METR did not provide a comment on the arguments contained in this piece by the time of publication.











> The METR graph cannot be saved
I think this is not a helpful framing at all! Instead the question should be: how should and shouldn't I update my views based on the graph. Clearly it contains a bunch of signal and so the correct amount to update is not zero, and also clearly you need to think about how that signal generalises to other claims you might want to think about.

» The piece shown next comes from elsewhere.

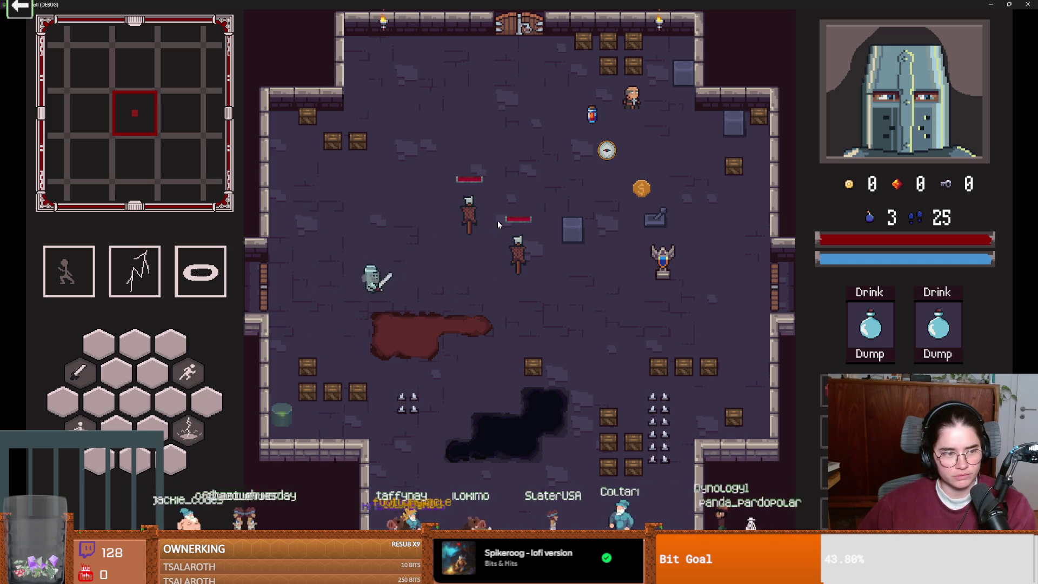
pyautogui.press('s')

I think arguments like these about how well it generalises are most useful if they write down concrete predictions about exactly to what extent it will and won't generalise. We're working against the clock of rapid AI progress here, we can't pre-empt everything on the first shot, and so it's probably most valuable to do a good first version and then work to resolve the most important and decision-relevant differences in people's predictions based on the results of the first version (and the state of play more generally).

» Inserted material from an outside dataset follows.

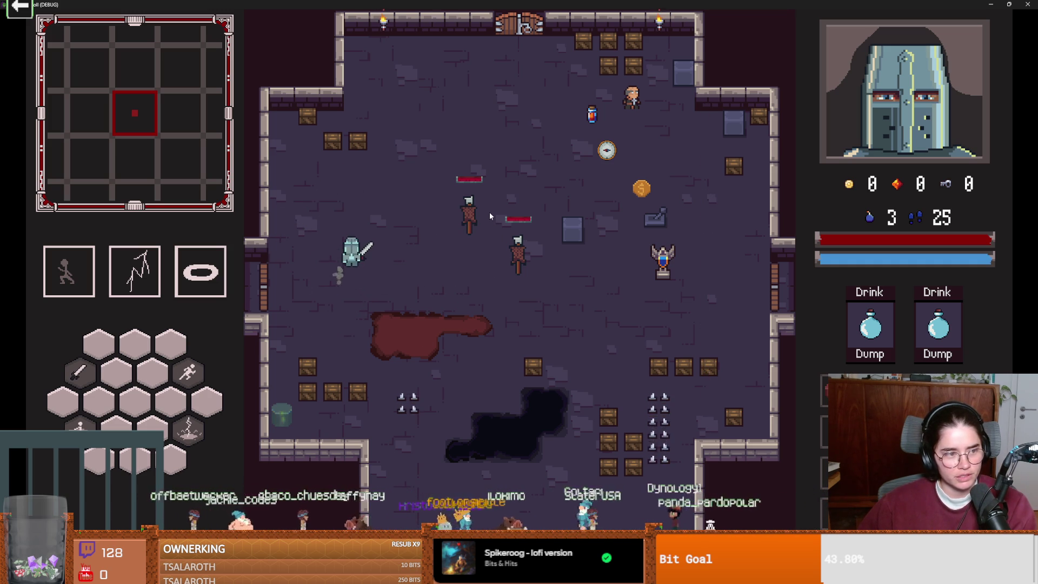
pyautogui.press('d')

On the release of this paper some commentators (e.g. Gary Marcus, IIRC) said they expected that the exponential time horizon trend wouldn't generalise to other kinds of tasks outside of software engineering. I think (at least on some operationalisations) that claim was probably wrong, based on METR's follow-up investigating that question https://metr.org/blog/2025-07-14-how-does-time-horizon-vary-across-domains
In this post, I'm glad to see you predict that the baseliners on their initial suite took longer than a different sample would if incentivised differently. It might be helpful to write up a few of these predictions, and take them to METR (or your favourite non-METR research group that wants to do a replication) and see if we can get evidence on those too.
This is great - thanks for putting it together. I had always thought that while the absolute numbers were dubious and somewhat misrepresented (so often this graph is cited with language that elides the fact that it's talking about a 50% success rate), it was still useful in terms of relative improvement. Didn't realize there were such significant issues with data contamination, though.
Do you think there are any useful conclusions to be drawn from the graph, or is it just one of those things that looks really meaningful while revealing nothing of substance?